- Developers: Abalone Mutant Productions
- Publisher: Electronic Arts
- Producer: Keith Orr
- Designers: Michael Mendheim Alan H. Martin
- Programmer: Glyn Anderson
- Artist: Steve M. Suhy
- Writer: Michael Humes
- Composers: Russell Lieblich Michael J. Sokyrka
- Platform: Genesis
- Release: EU: March 1994; NA: May 1994;
- Genre: Sports
- Modes: Single-player, multiplayer

= Mutant League Hockey =

1994 video game

Mutant League Hockey is an ice hockey video game that was released in 1994 for the Sega Genesis. It is the follow up to Mutant League Football (1993).

Review score
| Publication | Score |
|---|---|
| Hyper | 66/100 |

==Gameplay==
Unlike Mutant League Football which featured five mutant species, Mutant League Hockey narrows it down to three: robots, undead skeletons and trolls, removing aliens and superhumans. The game has the same tone as its predecessor, with special plays that can cause different things to happen like making the puck explode when it is picked up by an opposing player and bribing the referee to call fake penalties against the other team. Land mines and holes are also present on the ice.

The teams in the game are ranked by a rating of zero through six skulls.

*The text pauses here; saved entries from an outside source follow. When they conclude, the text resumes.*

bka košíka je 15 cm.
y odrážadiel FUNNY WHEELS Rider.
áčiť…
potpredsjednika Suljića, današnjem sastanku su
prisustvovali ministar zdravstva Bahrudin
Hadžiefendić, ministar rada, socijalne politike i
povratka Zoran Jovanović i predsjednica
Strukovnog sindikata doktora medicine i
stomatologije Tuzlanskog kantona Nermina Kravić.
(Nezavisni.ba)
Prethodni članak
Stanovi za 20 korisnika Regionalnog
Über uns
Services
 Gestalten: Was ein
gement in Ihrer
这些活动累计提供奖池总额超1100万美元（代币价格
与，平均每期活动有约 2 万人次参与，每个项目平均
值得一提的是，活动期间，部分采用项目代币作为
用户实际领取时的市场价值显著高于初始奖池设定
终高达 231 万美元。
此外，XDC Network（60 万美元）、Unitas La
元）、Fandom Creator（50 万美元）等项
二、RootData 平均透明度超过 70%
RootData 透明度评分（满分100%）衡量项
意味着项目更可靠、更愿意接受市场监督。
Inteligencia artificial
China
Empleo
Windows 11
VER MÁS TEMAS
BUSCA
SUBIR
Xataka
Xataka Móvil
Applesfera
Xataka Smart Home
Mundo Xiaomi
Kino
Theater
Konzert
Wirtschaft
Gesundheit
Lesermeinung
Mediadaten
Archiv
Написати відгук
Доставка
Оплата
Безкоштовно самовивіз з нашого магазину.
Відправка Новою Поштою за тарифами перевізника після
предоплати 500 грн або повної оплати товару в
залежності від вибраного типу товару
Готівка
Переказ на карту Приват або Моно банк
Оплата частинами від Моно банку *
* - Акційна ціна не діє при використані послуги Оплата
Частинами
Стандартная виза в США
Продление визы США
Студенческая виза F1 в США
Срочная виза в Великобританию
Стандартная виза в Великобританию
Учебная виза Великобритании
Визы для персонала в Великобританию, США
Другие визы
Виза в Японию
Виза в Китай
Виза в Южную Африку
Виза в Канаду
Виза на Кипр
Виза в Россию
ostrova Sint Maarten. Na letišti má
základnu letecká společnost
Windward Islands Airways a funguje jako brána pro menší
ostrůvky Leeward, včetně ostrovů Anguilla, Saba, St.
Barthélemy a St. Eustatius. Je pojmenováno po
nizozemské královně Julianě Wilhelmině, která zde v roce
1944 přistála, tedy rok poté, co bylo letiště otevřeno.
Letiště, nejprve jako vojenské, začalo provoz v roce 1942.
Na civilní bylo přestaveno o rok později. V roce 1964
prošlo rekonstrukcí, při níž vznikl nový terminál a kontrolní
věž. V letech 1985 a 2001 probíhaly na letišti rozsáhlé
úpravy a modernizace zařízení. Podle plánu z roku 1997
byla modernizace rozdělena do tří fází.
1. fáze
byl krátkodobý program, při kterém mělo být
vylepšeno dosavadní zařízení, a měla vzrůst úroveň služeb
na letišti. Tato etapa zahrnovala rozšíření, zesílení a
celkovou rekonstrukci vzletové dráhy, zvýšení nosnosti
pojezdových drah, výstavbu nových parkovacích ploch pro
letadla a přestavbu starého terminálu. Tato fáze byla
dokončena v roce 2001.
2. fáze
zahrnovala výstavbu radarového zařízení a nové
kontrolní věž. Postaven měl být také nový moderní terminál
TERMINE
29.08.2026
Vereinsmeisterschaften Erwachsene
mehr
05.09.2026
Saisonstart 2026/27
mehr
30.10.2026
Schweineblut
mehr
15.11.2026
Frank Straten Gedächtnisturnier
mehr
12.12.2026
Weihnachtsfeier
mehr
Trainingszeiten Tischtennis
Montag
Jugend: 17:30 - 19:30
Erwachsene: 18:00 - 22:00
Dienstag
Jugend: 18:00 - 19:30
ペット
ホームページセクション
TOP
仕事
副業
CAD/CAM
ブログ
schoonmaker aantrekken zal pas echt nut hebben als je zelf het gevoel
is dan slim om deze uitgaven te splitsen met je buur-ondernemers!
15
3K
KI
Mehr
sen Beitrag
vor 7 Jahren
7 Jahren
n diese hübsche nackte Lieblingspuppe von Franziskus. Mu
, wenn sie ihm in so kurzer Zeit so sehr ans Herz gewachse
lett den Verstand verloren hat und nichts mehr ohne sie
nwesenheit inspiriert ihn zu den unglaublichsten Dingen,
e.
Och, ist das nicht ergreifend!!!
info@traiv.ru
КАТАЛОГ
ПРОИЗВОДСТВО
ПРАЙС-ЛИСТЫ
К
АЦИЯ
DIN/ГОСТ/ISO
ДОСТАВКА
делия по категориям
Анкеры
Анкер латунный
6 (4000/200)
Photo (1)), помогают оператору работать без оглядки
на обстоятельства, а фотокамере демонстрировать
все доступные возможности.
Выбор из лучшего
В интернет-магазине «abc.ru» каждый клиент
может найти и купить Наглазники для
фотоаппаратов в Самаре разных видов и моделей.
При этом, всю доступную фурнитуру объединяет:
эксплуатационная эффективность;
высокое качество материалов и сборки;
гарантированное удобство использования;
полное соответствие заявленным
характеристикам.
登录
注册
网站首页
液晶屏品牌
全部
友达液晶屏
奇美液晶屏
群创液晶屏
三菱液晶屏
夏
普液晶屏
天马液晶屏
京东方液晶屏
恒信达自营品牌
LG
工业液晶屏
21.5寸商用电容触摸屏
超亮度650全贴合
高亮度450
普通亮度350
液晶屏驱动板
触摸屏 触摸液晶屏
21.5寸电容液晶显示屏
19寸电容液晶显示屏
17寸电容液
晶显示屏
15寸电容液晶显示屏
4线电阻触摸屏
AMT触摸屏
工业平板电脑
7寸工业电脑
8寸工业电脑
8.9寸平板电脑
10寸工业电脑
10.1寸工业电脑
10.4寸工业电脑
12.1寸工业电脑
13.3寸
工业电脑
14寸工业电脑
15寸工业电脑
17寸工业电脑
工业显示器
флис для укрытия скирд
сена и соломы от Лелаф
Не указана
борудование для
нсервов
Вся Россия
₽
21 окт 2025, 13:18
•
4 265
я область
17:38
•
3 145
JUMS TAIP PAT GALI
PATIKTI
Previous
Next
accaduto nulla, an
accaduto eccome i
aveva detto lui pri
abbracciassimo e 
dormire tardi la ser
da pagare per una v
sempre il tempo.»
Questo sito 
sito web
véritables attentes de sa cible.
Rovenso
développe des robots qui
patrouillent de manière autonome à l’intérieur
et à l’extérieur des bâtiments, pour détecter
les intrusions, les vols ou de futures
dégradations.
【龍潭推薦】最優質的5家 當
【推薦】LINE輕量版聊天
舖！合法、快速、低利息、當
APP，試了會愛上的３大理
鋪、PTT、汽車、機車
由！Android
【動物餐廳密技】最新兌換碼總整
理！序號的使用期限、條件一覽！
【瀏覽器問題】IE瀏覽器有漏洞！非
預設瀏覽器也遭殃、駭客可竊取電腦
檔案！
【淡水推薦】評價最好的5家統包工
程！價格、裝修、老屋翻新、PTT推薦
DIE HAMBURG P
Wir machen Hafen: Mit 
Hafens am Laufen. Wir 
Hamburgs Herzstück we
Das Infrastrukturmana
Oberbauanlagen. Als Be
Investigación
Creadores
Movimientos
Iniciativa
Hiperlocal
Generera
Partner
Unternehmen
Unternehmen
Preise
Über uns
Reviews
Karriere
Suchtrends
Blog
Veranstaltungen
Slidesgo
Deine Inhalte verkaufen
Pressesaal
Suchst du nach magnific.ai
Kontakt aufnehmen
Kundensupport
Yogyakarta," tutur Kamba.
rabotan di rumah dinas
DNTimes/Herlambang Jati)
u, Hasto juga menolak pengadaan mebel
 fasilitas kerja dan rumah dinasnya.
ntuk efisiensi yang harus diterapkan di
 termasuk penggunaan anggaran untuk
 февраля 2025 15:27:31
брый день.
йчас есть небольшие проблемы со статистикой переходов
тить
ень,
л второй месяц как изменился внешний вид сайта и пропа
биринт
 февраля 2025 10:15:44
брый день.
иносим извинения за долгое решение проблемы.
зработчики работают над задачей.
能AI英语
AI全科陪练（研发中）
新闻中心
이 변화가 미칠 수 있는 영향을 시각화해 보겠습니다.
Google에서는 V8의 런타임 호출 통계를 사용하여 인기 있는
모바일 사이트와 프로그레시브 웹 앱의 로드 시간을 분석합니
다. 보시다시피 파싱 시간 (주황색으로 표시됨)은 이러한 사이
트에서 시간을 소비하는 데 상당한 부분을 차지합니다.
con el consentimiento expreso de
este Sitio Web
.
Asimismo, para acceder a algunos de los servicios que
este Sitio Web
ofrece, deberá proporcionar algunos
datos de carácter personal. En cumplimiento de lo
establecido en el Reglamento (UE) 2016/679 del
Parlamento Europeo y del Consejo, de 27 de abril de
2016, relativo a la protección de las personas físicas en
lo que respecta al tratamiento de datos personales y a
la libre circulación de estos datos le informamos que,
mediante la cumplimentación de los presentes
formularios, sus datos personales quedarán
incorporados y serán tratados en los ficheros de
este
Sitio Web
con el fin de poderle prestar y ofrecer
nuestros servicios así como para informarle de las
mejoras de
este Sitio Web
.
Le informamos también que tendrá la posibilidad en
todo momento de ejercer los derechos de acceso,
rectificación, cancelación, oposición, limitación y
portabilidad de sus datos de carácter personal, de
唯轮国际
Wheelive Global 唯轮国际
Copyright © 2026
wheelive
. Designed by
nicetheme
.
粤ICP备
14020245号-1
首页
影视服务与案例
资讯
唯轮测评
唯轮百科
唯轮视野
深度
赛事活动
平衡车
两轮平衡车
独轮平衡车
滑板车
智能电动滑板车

As with Mutant League Football, hazards litter the ice and death is commonplace. Players may substitute their goalie for a demon goalie, a huge demon head that takes the place of the net; scoring on a demon goal causes it to explode. In addition, the crowd is prone to throwing weapons or other powerups onto the ice; they may be picked up and used freely. When a player dies, their corpse remains on the ice and may be tripped on; between periods, a giant slug acting as an ice resurfacer eats the debris littering the ice. As in real hockey, fights may break out. Fights in Mutant League Hockey are done as a minigame, where the objective is to knock out the opponent. Both players are still sent to the penalty box, but the player who got knocked out also takes an additional penalty for losing.